Try it | Please lay out the records as a JSON list of strings, one string per line with blank lines left out, beginning at the first line of the records and continuing through the line that contains "Excel FORECAST を使用してブックをダウンロードするに".

* * * * * * *

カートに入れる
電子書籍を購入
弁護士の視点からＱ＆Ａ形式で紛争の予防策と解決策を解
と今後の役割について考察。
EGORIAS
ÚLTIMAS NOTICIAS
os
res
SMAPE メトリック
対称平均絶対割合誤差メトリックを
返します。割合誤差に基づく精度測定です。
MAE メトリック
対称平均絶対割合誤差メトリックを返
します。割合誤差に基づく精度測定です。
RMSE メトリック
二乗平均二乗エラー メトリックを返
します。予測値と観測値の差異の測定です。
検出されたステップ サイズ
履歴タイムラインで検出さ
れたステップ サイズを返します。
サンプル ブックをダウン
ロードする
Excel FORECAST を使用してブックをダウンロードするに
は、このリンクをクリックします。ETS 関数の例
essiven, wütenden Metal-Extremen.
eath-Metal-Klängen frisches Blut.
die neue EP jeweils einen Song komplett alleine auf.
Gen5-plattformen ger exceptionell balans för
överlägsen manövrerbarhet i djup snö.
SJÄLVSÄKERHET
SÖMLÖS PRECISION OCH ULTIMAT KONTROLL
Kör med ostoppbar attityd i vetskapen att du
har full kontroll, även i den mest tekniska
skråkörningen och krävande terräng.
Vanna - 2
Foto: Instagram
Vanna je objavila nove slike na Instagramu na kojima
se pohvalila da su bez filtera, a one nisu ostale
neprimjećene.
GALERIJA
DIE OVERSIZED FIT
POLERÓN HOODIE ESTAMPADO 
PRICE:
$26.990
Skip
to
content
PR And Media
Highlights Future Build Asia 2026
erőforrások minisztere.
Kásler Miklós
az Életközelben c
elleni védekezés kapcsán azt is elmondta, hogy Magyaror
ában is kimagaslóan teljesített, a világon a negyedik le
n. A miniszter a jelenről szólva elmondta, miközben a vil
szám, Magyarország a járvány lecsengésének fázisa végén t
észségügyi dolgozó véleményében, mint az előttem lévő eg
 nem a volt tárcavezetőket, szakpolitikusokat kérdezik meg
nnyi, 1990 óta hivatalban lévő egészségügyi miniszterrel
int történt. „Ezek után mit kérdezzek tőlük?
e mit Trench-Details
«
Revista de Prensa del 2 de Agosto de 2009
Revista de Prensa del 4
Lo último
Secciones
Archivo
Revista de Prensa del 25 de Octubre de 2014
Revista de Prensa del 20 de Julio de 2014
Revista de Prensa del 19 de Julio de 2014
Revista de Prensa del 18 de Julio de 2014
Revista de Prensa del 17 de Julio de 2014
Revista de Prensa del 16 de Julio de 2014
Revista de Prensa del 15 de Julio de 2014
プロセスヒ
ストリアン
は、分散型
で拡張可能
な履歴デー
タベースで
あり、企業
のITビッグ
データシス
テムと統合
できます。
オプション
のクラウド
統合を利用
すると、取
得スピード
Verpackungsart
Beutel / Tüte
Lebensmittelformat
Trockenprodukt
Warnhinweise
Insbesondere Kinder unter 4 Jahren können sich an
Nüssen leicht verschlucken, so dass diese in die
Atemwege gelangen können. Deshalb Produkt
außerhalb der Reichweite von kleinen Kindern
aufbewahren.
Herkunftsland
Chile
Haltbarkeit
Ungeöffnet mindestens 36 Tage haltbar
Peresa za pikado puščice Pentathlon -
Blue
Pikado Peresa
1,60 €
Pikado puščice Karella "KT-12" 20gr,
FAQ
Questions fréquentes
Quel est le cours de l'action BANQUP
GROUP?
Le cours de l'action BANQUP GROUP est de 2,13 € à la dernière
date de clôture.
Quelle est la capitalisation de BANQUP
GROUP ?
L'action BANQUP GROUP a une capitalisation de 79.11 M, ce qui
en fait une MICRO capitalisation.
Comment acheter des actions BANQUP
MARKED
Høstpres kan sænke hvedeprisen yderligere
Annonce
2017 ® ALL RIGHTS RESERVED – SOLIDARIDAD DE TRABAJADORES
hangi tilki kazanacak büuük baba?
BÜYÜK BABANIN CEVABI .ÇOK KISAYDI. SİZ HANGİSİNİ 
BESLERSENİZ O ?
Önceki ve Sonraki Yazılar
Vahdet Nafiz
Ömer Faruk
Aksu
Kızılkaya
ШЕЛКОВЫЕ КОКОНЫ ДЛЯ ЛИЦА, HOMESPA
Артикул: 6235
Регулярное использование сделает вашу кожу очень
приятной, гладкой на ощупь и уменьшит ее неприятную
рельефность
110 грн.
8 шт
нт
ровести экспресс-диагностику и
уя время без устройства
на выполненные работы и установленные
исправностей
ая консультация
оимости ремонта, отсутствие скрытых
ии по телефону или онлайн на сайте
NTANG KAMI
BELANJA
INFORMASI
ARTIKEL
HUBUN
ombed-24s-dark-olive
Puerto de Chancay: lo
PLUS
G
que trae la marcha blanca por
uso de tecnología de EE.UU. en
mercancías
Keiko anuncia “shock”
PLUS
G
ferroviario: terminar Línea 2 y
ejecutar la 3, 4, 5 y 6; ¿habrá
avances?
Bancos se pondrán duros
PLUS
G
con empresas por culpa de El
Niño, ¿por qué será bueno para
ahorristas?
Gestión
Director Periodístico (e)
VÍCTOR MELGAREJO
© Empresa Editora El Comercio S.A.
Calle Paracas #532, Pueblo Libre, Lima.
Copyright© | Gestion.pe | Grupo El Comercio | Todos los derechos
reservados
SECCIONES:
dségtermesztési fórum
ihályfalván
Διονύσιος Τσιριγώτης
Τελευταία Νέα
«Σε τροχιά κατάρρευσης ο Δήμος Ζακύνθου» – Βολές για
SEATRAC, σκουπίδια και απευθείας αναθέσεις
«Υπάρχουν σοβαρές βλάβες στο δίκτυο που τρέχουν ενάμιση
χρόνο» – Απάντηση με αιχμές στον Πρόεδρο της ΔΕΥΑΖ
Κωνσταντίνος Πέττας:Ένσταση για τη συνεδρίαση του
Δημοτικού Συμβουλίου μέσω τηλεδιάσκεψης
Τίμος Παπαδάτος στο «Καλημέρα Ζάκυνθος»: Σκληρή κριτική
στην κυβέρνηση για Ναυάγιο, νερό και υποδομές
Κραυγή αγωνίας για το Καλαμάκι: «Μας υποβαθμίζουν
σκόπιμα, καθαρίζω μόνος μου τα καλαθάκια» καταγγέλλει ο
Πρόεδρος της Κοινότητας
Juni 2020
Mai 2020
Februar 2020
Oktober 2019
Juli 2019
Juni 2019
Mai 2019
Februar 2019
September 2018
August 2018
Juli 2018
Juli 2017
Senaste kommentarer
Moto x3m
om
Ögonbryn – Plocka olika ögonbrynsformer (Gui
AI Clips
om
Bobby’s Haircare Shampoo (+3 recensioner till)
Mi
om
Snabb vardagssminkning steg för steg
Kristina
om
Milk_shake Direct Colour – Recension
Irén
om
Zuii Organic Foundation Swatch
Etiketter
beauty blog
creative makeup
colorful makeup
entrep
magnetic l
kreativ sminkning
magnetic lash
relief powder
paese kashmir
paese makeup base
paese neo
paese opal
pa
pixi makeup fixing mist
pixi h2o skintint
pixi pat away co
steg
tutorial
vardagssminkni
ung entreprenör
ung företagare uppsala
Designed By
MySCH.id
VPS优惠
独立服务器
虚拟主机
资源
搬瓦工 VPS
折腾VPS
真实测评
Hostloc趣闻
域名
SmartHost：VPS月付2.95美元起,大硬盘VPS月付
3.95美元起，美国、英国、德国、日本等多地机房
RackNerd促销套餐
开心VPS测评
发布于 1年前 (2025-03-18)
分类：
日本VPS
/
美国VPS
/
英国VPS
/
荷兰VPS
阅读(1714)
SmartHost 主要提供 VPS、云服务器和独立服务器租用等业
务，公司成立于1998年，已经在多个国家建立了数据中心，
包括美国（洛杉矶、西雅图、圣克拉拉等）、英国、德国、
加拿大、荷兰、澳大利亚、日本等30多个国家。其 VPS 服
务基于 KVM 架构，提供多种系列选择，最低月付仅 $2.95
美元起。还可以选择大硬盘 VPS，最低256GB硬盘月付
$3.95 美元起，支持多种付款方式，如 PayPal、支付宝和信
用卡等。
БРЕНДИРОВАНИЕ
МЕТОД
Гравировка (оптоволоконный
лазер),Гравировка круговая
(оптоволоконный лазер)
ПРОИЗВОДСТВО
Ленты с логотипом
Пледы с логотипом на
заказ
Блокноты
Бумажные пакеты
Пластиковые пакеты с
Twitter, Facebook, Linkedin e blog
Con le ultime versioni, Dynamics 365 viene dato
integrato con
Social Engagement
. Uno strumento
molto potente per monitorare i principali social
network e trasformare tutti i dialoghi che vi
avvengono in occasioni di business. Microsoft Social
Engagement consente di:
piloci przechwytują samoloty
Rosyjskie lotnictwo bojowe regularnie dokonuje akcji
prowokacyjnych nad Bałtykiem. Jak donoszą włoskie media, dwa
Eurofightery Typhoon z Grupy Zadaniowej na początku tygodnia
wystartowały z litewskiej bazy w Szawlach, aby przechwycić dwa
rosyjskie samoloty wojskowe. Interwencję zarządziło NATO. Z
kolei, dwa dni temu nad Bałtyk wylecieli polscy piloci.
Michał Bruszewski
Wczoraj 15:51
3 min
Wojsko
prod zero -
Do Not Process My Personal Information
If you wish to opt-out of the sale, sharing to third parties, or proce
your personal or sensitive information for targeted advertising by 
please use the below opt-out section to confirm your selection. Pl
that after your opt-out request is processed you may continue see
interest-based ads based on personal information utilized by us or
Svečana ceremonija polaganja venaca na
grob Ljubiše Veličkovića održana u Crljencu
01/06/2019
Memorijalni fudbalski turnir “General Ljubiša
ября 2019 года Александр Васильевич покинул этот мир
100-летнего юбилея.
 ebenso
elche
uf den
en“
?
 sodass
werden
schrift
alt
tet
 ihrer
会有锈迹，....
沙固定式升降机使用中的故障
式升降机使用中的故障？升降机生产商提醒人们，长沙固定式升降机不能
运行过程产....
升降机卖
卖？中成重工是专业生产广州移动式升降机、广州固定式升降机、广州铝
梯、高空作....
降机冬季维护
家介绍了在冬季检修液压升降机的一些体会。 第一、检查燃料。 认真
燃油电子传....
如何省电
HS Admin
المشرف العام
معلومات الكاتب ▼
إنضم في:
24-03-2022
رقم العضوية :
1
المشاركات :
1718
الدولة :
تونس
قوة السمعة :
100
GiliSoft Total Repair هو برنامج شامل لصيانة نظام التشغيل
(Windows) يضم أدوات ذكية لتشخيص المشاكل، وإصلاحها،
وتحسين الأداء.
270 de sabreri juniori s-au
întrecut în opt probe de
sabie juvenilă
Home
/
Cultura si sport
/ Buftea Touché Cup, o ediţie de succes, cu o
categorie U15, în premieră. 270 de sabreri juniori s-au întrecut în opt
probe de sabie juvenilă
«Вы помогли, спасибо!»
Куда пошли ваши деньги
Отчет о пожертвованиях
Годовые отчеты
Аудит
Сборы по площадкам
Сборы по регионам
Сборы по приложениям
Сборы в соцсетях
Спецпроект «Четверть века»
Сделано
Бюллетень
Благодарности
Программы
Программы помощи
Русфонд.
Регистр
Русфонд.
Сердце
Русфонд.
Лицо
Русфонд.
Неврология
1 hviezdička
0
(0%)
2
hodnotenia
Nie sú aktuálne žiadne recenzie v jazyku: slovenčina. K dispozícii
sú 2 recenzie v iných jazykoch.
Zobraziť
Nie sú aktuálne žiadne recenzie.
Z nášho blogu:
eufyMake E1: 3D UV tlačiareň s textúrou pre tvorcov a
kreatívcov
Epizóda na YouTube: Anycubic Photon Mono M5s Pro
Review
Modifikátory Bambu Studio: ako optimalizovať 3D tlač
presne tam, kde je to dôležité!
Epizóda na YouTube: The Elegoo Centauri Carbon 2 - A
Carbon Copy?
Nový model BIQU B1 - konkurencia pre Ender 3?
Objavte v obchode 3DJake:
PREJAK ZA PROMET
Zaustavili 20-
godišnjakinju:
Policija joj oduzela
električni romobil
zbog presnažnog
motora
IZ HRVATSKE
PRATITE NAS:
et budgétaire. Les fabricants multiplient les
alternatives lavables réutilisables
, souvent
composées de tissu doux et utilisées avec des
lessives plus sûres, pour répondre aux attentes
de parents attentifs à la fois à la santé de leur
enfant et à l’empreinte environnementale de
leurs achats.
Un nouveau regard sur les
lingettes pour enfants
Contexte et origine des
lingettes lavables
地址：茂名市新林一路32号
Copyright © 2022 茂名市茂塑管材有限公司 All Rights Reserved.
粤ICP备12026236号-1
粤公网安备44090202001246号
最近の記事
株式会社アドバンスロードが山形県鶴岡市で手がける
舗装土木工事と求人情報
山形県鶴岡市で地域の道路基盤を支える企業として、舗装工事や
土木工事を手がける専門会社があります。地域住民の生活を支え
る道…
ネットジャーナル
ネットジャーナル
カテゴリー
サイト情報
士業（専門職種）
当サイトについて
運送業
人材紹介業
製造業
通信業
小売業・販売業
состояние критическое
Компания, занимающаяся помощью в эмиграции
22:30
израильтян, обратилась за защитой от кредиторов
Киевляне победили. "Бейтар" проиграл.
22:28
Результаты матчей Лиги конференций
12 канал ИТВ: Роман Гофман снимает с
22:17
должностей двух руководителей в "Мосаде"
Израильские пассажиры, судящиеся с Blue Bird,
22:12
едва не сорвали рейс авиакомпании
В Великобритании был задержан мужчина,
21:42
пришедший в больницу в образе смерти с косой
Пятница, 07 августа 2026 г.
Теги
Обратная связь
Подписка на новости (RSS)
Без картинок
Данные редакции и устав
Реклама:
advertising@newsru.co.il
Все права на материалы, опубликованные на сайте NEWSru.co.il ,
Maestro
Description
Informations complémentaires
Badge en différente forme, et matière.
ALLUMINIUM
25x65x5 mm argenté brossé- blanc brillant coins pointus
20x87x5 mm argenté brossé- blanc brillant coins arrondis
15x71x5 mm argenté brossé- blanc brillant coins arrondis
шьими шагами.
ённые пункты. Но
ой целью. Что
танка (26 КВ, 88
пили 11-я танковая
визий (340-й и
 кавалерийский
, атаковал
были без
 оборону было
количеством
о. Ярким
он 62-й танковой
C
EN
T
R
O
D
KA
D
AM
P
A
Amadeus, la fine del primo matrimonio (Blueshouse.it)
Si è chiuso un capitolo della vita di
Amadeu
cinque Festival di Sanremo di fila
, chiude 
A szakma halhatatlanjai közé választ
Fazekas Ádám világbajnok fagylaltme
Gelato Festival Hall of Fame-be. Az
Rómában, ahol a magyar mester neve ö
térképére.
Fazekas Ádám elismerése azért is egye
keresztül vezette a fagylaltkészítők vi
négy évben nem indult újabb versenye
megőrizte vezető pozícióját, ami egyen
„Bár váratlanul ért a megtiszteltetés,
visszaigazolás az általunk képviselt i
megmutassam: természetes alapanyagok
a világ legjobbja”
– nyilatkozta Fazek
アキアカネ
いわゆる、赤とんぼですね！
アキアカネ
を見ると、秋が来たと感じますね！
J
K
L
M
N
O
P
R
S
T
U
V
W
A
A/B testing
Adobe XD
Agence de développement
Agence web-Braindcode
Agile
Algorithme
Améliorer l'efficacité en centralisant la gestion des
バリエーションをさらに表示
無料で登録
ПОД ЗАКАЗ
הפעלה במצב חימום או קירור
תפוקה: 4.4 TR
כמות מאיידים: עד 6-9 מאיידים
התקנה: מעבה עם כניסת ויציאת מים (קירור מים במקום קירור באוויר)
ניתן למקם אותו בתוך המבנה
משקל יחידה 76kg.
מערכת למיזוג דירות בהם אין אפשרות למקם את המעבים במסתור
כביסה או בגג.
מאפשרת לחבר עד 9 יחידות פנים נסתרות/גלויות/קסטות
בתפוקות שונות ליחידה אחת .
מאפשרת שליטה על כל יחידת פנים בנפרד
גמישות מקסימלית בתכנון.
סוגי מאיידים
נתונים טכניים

* * * * * * *

Response area |
[
  "カートに入れる",
  "電子書籍を購入",
  "弁護士の視点からＱ＆Ａ形式で紛争の予防策と解決策を解",
  "と今後の役割について考察。",
  "EGORIAS",
  "ÚLTIMAS NOTICIAS",
  "os",
  "res",
  "SMAPE メトリック",
  "対称平均絶対割合誤差メトリックを",
  "返します。割合誤差に基づく精度測定です。",
  "MAE メトリック",
  "対称平均絶対割合誤差メトリックを返",
  "します。割合誤差に基づく精度測定です。",
  "RMSE メトリック",
  "二乗平均二乗エラー メトリックを返",
  "します。予測値と観測値の差異の測定です。",
  "検出されたステップ サイズ",
  "履歴タイムラインで検出さ",
  "れたステップ サイズを返します。",
  "サンプル ブックをダウン",
  "ロードする",
  "Excel FORECAST を使用してブックをダウンロードするに"
]